Burke gave the wranglers high marks for horsemanship. He kept newcomers informed about the activities down below on the highway, including many who were stopped in their vehicles at a traffic light.
“A lot of people are stopping and looking and asking what happened here,” Burke said. “One guy said, ‘Get out the barbecue.'”
Allen and Masters had to leave about 2:30 p.m. to get to a rodeo in South Dakota.
But as they and fellow cowboy Weston Pierschbacher were on their way, Allen got another call: About a half-dozen more cows had been found.
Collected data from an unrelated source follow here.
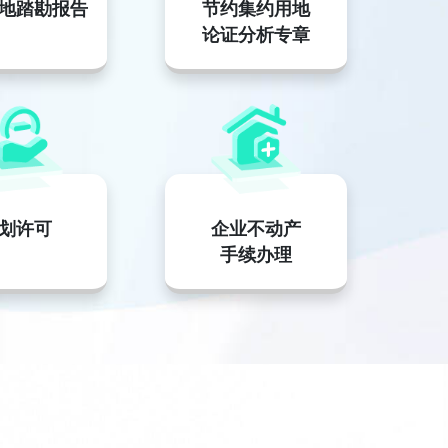
地踏勘报告
节约集约用地
论证分析专章
划许可
企业不动产
手续办理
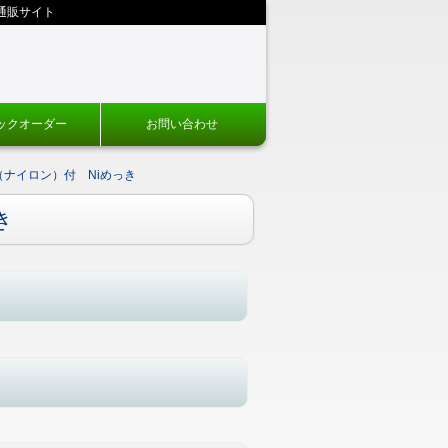
通販サイト
ックオーダー
お問い合わせ
（ナイロン）付 Niめっき
き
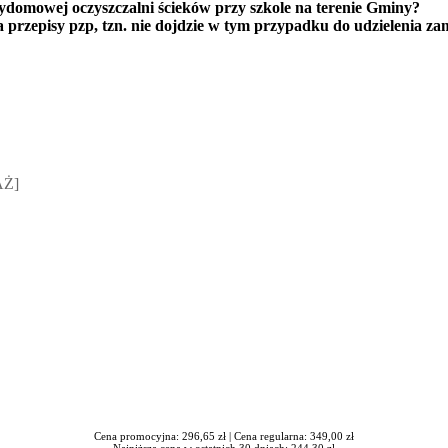
omowej oczyszczalni ścieków przy szkole na terenie Gminy?
a przepisy pzp, tzn. nie dojdzie w tym przypadku do udzielenia z
sz Jakubik, Rafał Prabucki - otwiera się w nowym oknie
AŻ]
Cena promocyjna: 296,65 zł |
Cena regularna: 349,00 zł
Najniższa cena w ostatnich 30 dniach: 244,30 zł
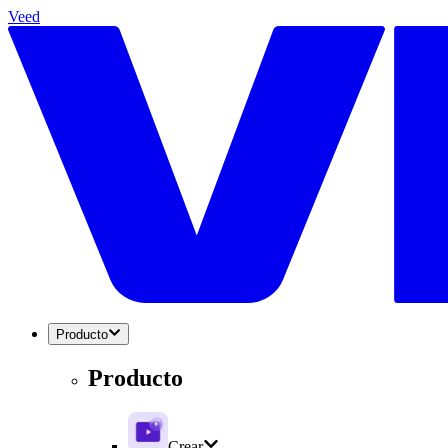
Veed
Producto
Producto
Crear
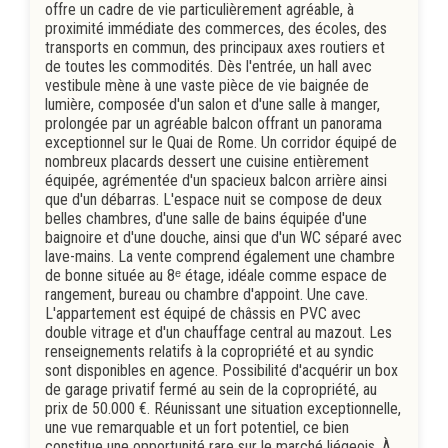
offre un cadre de vie particulièrement agréable, à
proximité immédiate des commerces, des écoles, des
transports en commun, des principaux axes routiers et
de toutes les commodités. Dès l'entrée, un hall avec
vestibule mène à une vaste pièce de vie baignée de
lumière, composée d'un salon et d'une salle à manger,
prolongée par un agréable balcon offrant un panorama
exceptionnel sur le Quai de Rome. Un corridor équipé de
nombreux placards dessert une cuisine entièrement
équipée, agrémentée d'un spacieux balcon arrière ainsi
que d'un débarras. L'espace nuit se compose de deux
belles chambres, d'une salle de bains équipée d'une
baignoire et d'une douche, ainsi que d'un WC séparé avec
lave-mains. La vente comprend également une chambre
de bonne située au 8ᵉ étage, idéale comme espace de
rangement, bureau ou chambre d'appoint. Une cave.
L'appartement est équipé de châssis en PVC avec
double vitrage et d'un chauffage central au mazout. Les
renseignements relatifs à la copropriété et au syndic
sont disponibles en agence. Possibilité d'acquérir un box
de garage privatif fermé au sein de la copropriété, au
prix de 50.000 €. Réunissant une situation exceptionnelle,
une vue remarquable et un fort potentiel, ce bien
constitue une opportunité rare sur le marché liégeois. À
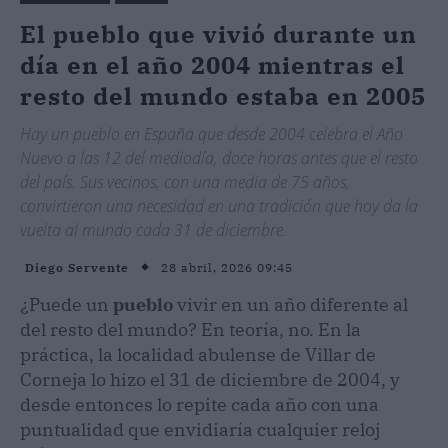
El pueblo que vivió durante un
día en el año 2004 mientras el
resto del mundo estaba en 2005
Hay un pueblo en España que desde 2004 celebra el Año
Nuevo a las 12 del mediodía, doce horas antes que el resto
del país. Sus vecinos, con una media de 75 años,
convirtieron una necesidad en una tradición que hoy da la
vuelta al mundo cada 31 de diciembre.
28 abril, 2026 09:45
Diego Servente
¿Puede un
pueblo
vivir en un año diferente al
del resto del mundo? En teoría, no. En la
práctica, la localidad abulense de Villar de
Corneja lo hizo el 31 de diciembre de 2004, y
desde entonces lo repite cada año con una
puntualidad que envidiaría cualquier reloj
Could the wranglers come back?
The three returned and gathered four more cows.
But don't worry: Allen will have ample opportunity to compete in rodeos tonight and Saturday night.
He said the whole situation was “pretty normal” to him.
“The only thing out of place was all these cars and (the) audience,” he said.
About 4 p.m., Omaha police radioed that the southbound lanes were reopening, but they were quickly closed again when Bellevue officers found three cows heading for the Southgate Apartments near Chandler Road. The three were among about 45 cows herded into a different trailer for transport.
Cari Smith, who works as a receptionist at the Val Verde Animal Hospital in La Vista, said she took her 11-year-old son, Keenan, and his friend Nico Aliano down to watch.
The boys said they enjoyed getting a look at the cows up close but were sad that some had to be put down.
“We live near 42nd and Q, so I had to come over to see this for myself,” Smith said.
The southbound lanes remained closed from L Street to Chandler Road until about 5 p.m. Northbound lanes reopened about 5:45 p.m. as the wreckage was cleaned up.
Lt. Darci Tierney, a police spokeswoman, said officers from Bellevue, the Nebraska State Patrol and Nebraska Humane Society assisted in the operation.
Capt. Mark Elbert, acting Bellevue police chief, said people were “having some fun with the situation,” but making sure all the cows were corralled was serious business.
“The last thing we want is someone to run into one of these animals doing 70 mph,” Elbert said. “Somebody could get killed.”